### DATA PROVIDED
- Opening Delimiter -

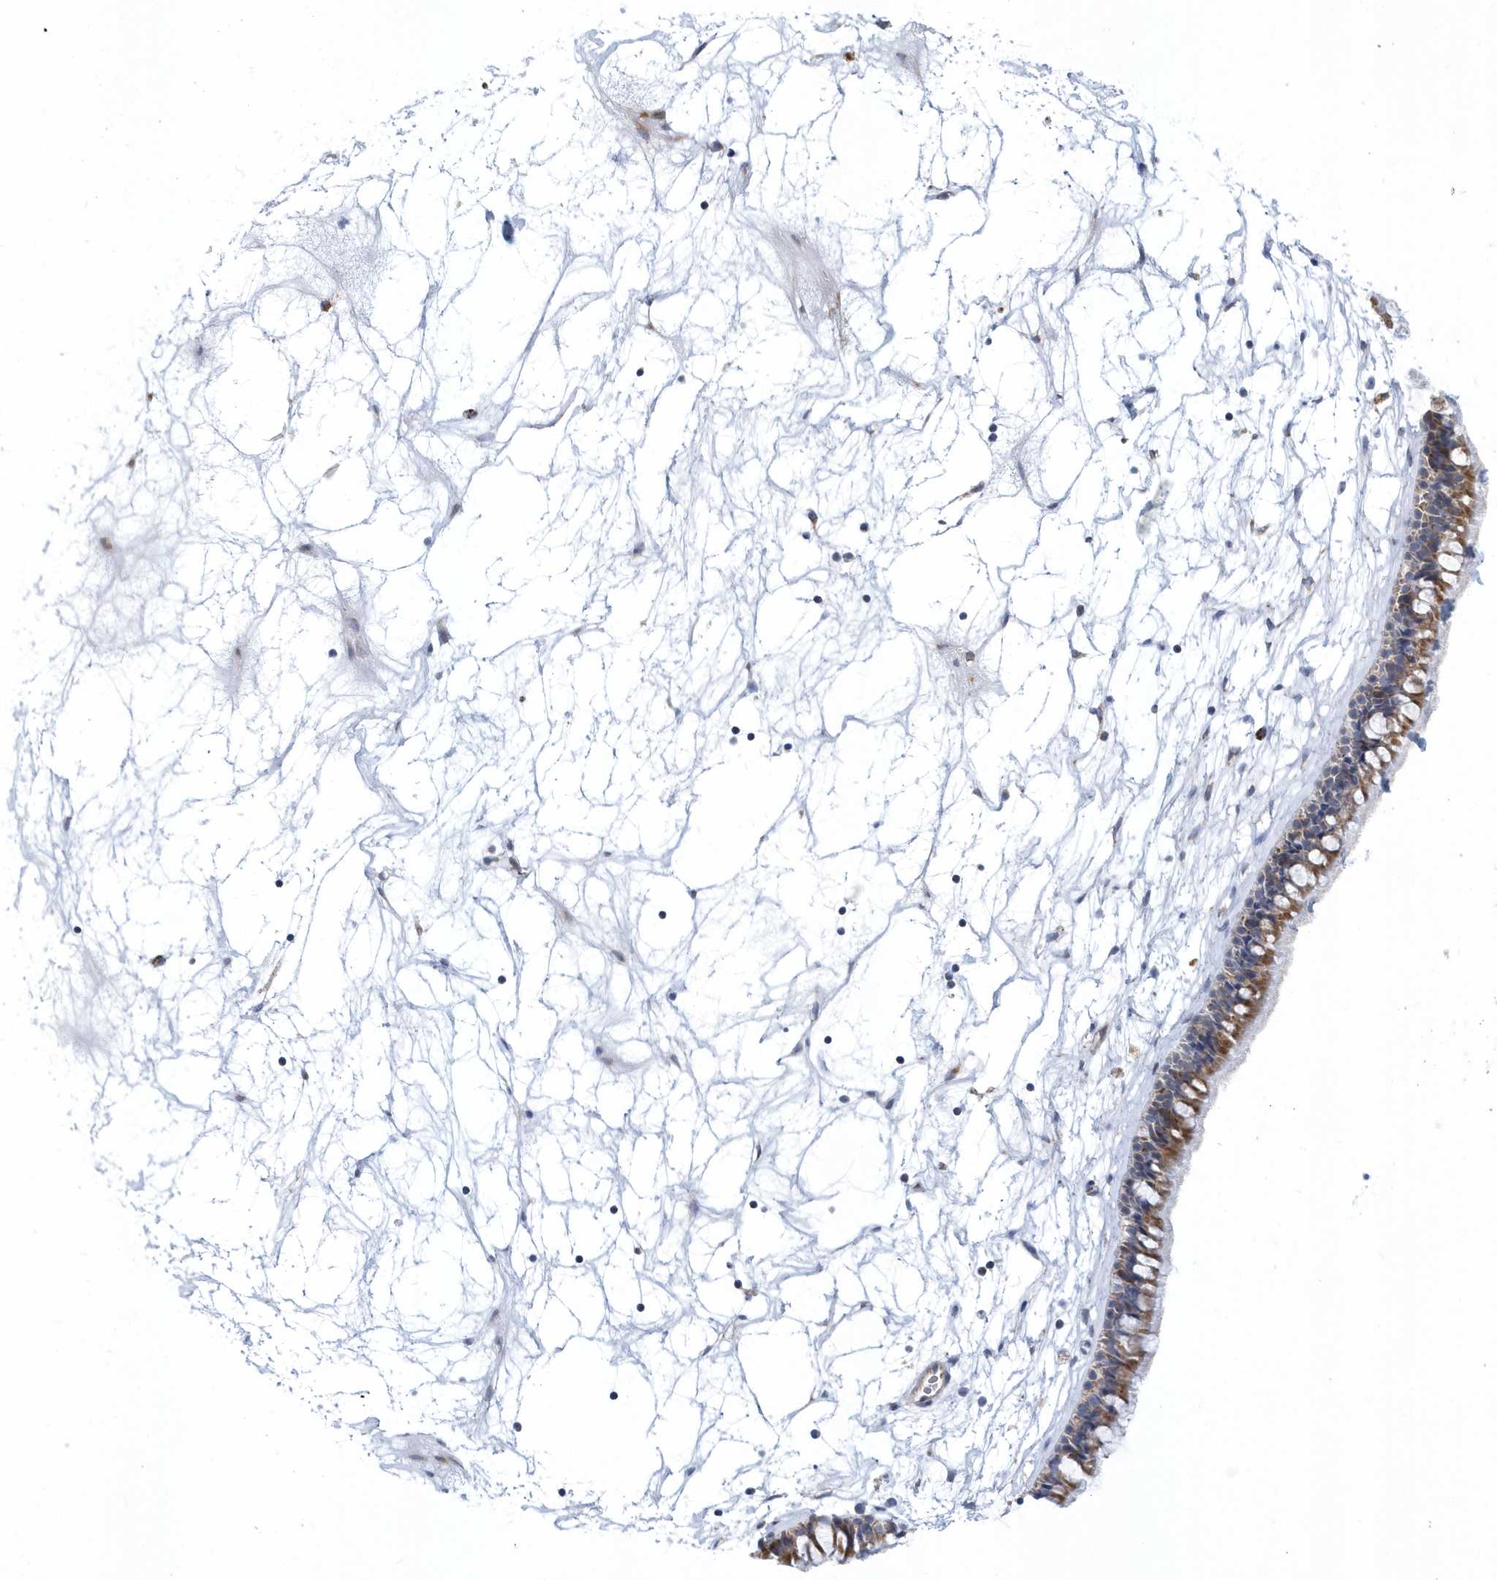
{"staining": {"intensity": "moderate", "quantity": ">75%", "location": "cytoplasmic/membranous"}, "tissue": "nasopharynx", "cell_type": "Respiratory epithelial cells", "image_type": "normal", "snomed": [{"axis": "morphology", "description": "Normal tissue, NOS"}, {"axis": "topography", "description": "Nasopharynx"}], "caption": "IHC micrograph of normal nasopharynx: human nasopharynx stained using immunohistochemistry (IHC) demonstrates medium levels of moderate protein expression localized specifically in the cytoplasmic/membranous of respiratory epithelial cells, appearing as a cytoplasmic/membranous brown color.", "gene": "VWA5B2", "patient": {"sex": "male", "age": 64}}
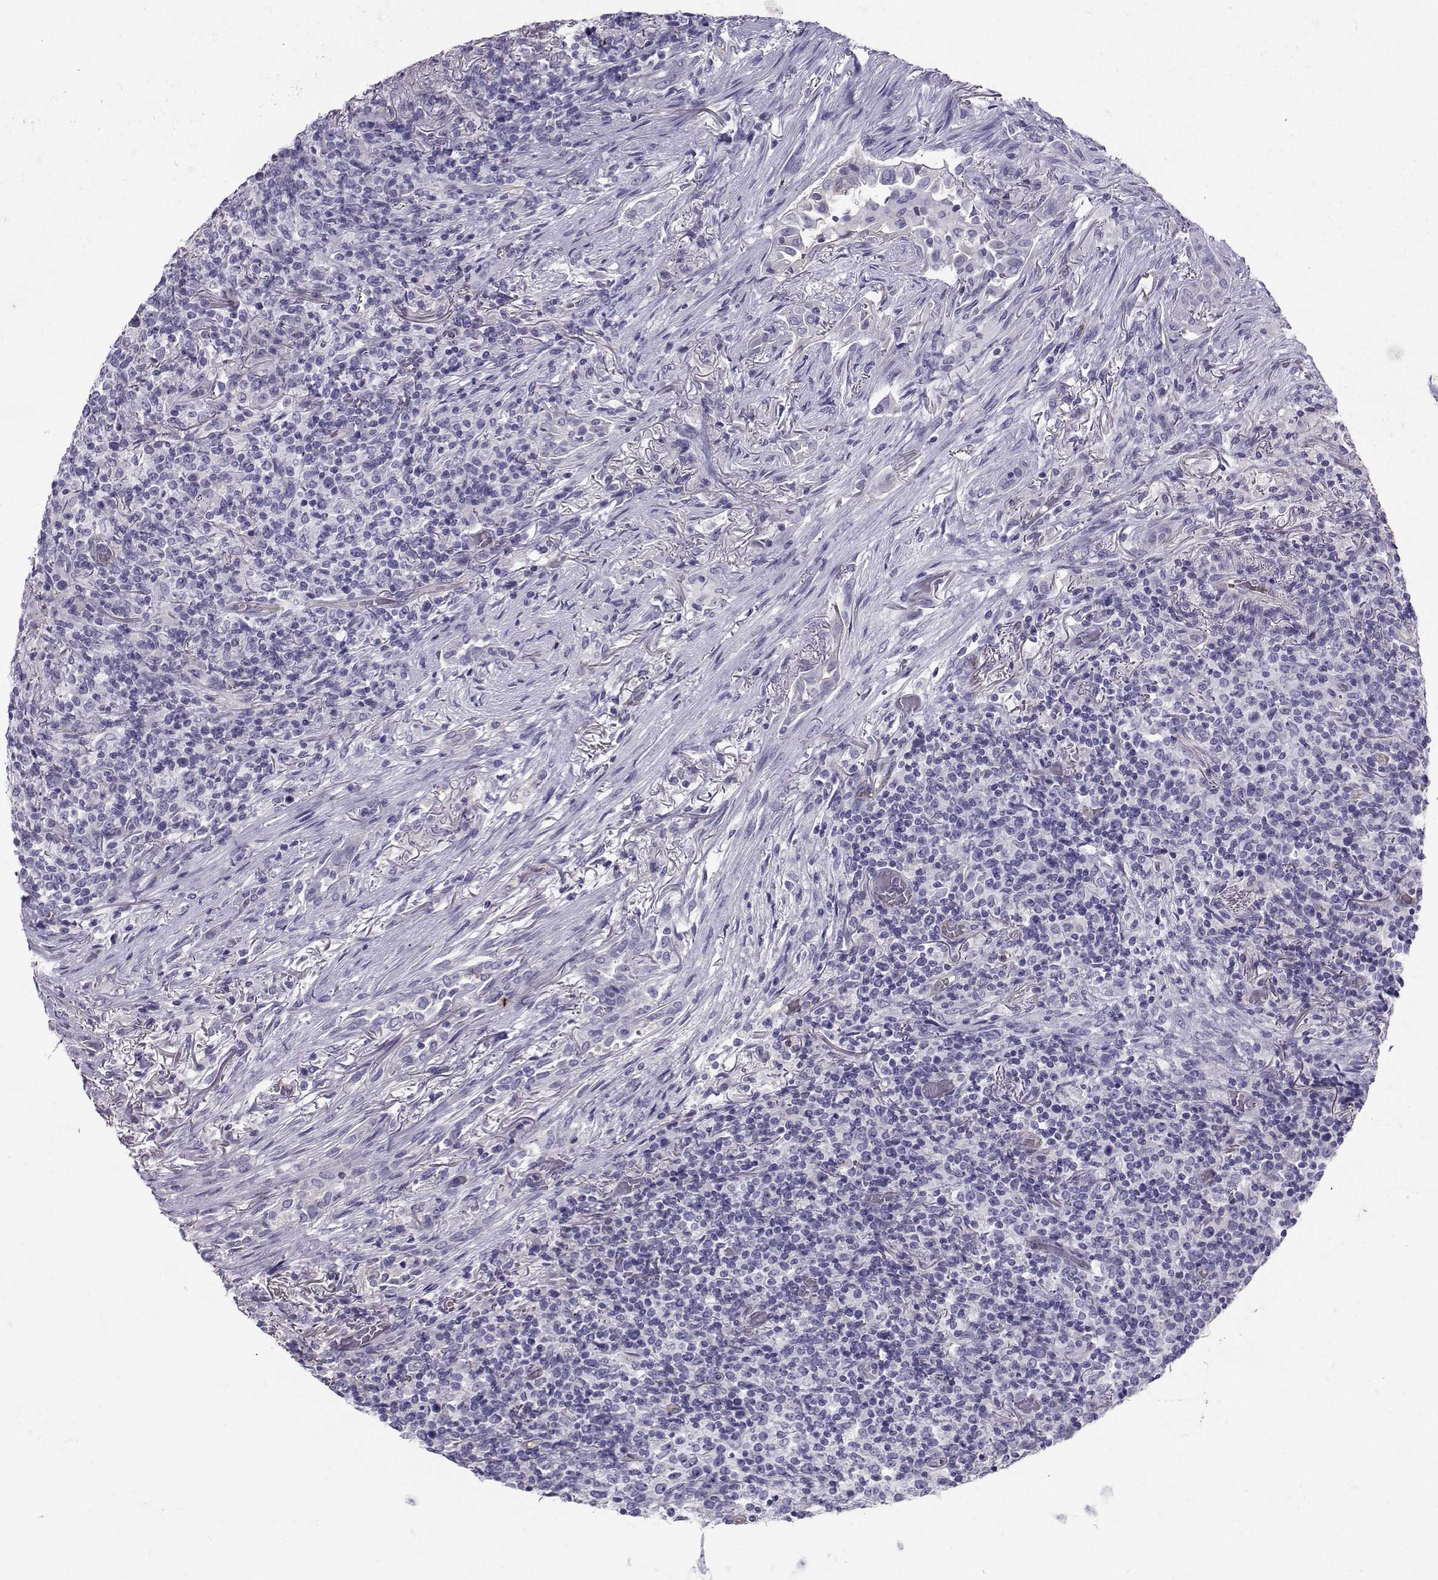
{"staining": {"intensity": "negative", "quantity": "none", "location": "none"}, "tissue": "lymphoma", "cell_type": "Tumor cells", "image_type": "cancer", "snomed": [{"axis": "morphology", "description": "Malignant lymphoma, non-Hodgkin's type, High grade"}, {"axis": "topography", "description": "Lung"}], "caption": "This is an immunohistochemistry micrograph of lymphoma. There is no staining in tumor cells.", "gene": "CLUL1", "patient": {"sex": "male", "age": 79}}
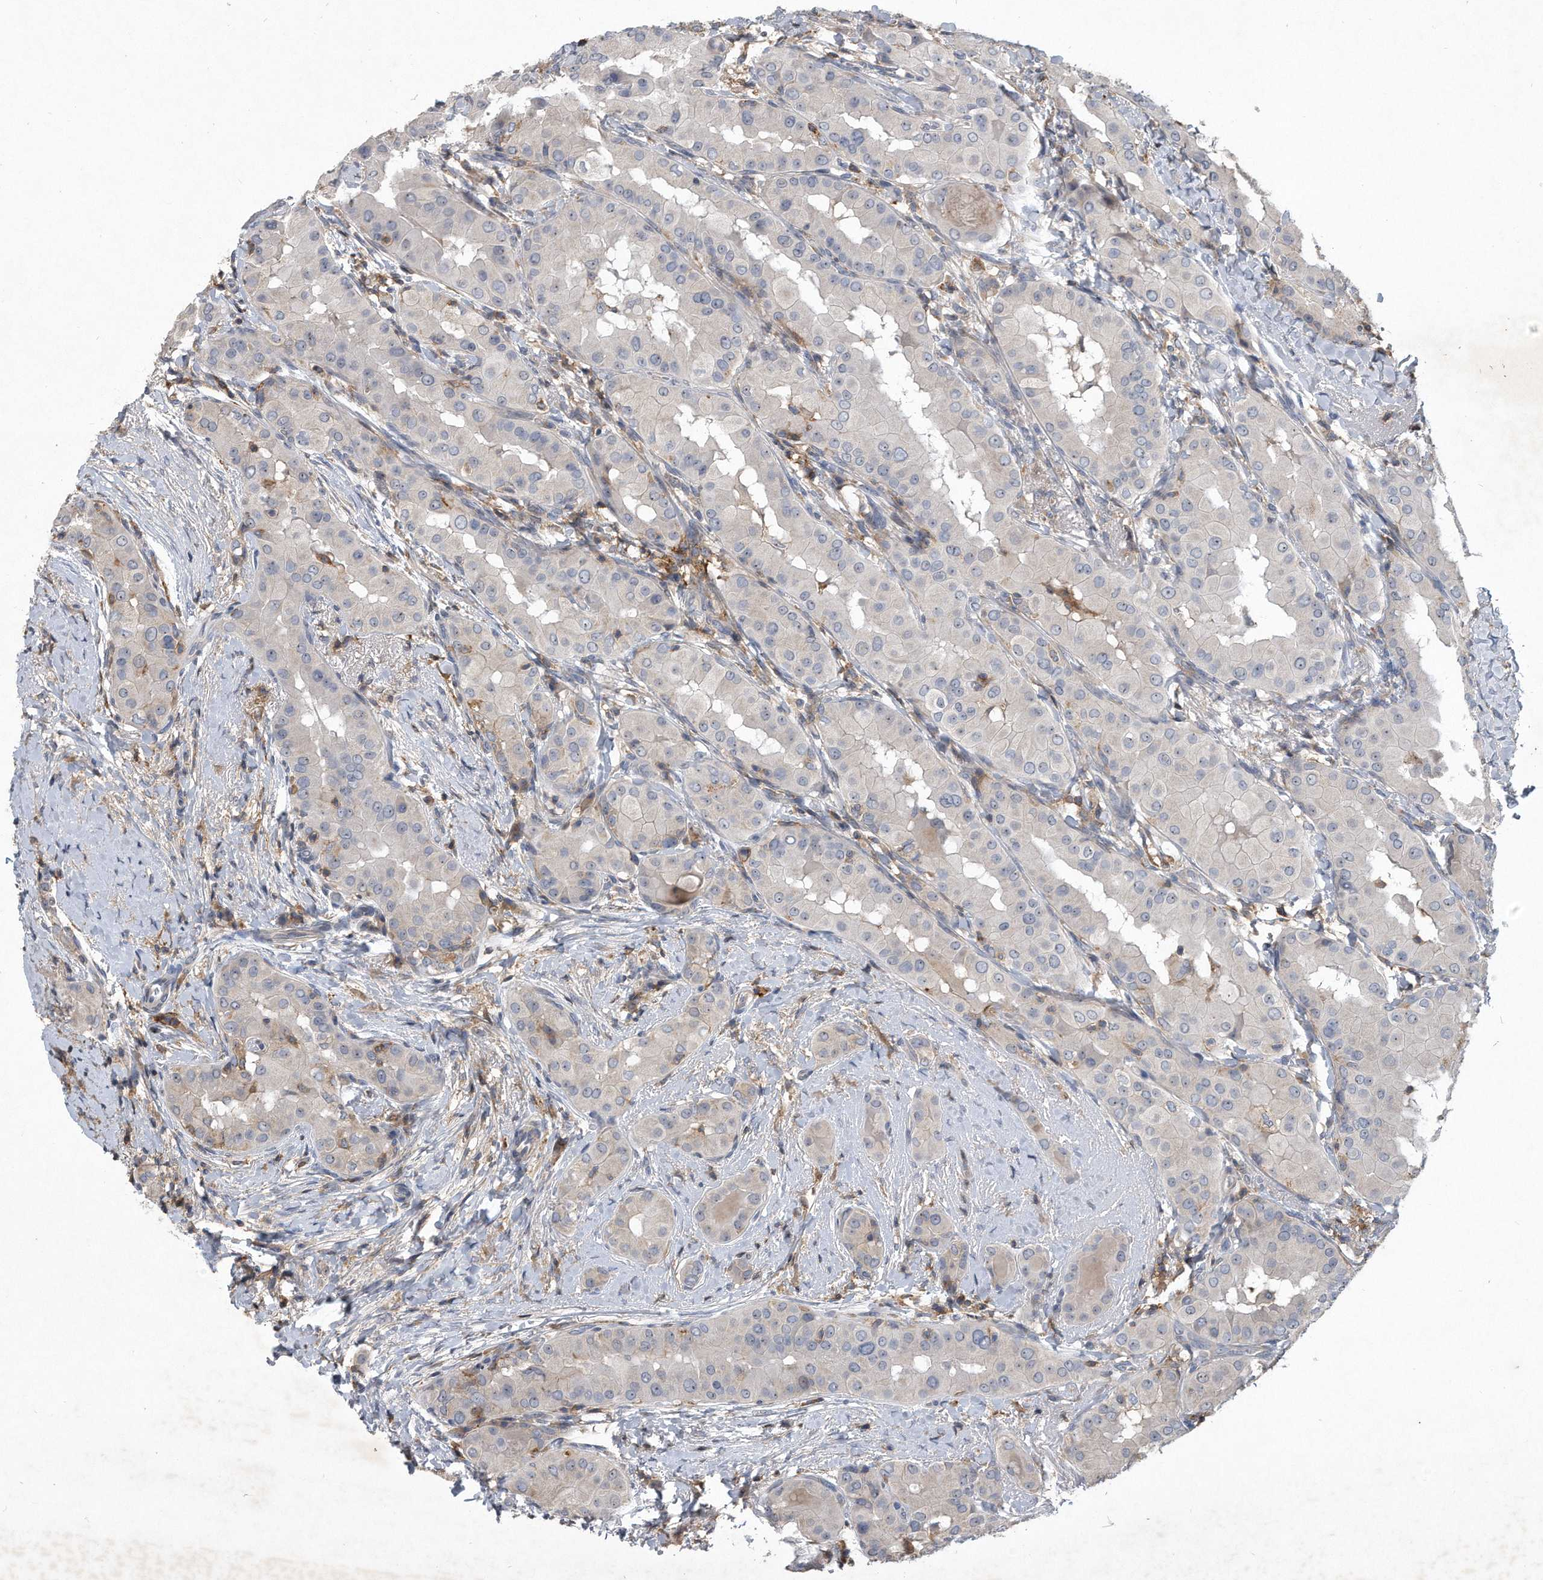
{"staining": {"intensity": "negative", "quantity": "none", "location": "none"}, "tissue": "thyroid cancer", "cell_type": "Tumor cells", "image_type": "cancer", "snomed": [{"axis": "morphology", "description": "Papillary adenocarcinoma, NOS"}, {"axis": "topography", "description": "Thyroid gland"}], "caption": "This is an IHC image of papillary adenocarcinoma (thyroid). There is no positivity in tumor cells.", "gene": "PGBD2", "patient": {"sex": "male", "age": 33}}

- Closing Delimiter -

### HOW TO COMPLETE THIS TASK
With pictures excluded, the material is to be written out exactly as given.

### REPLY TO THE TASK
{"staining": {"intensity": "moderate", "quantity": ">75%", "location": "cytoplasmic/membranous"}, "tissue": "nasopharynx", "cell_type": "Respiratory epithelial cells", "image_type": "normal", "snomed": [{"axis": "morphology", "description": "Normal tissue, NOS"}, {"axis": "topography", "description": "Nasopharynx"}], "caption": "IHC micrograph of normal nasopharynx: human nasopharynx stained using immunohistochemistry (IHC) demonstrates medium levels of moderate protein expression localized specifically in the cytoplasmic/membranous of respiratory epithelial cells, appearing as a cytoplasmic/membranous brown color.", "gene": "VWA5B2", "patient": {"sex": "male", "age": 64}}
{"staining": {"intensity": "negative", "quantity": "none", "location": "none"}, "tissue": "lymphoma", "cell_type": "Tumor cells", "image_type": "cancer", "snomed": [{"axis": "morphology", "description": "Malignant lymphoma, non-Hodgkin's type, High grade"}, {"axis": "topography", "description": "Lung"}], "caption": "This is an immunohistochemistry micrograph of lymphoma. There is no staining in tumor cells.", "gene": "CLUL1", "patient": {"sex": "male", "age": 79}}
{"staining": {"intensity": "negative", "quantity": "none", "location": "none"}, "tissue": "thyroid cancer", "cell_type": "Tumor cells", "image_type": "cancer", "snomed": [{"axis": "morphology", "description": "Papillary adenocarcinoma, NOS"}, {"axis": "topography", "description": "Thyroid gland"}], "caption": "This is an IHC image of papillary adenocarcinoma (thyroid). There is no positivity in tumor cells.", "gene": "PGBD2", "patient": {"sex": "male", "age": 33}}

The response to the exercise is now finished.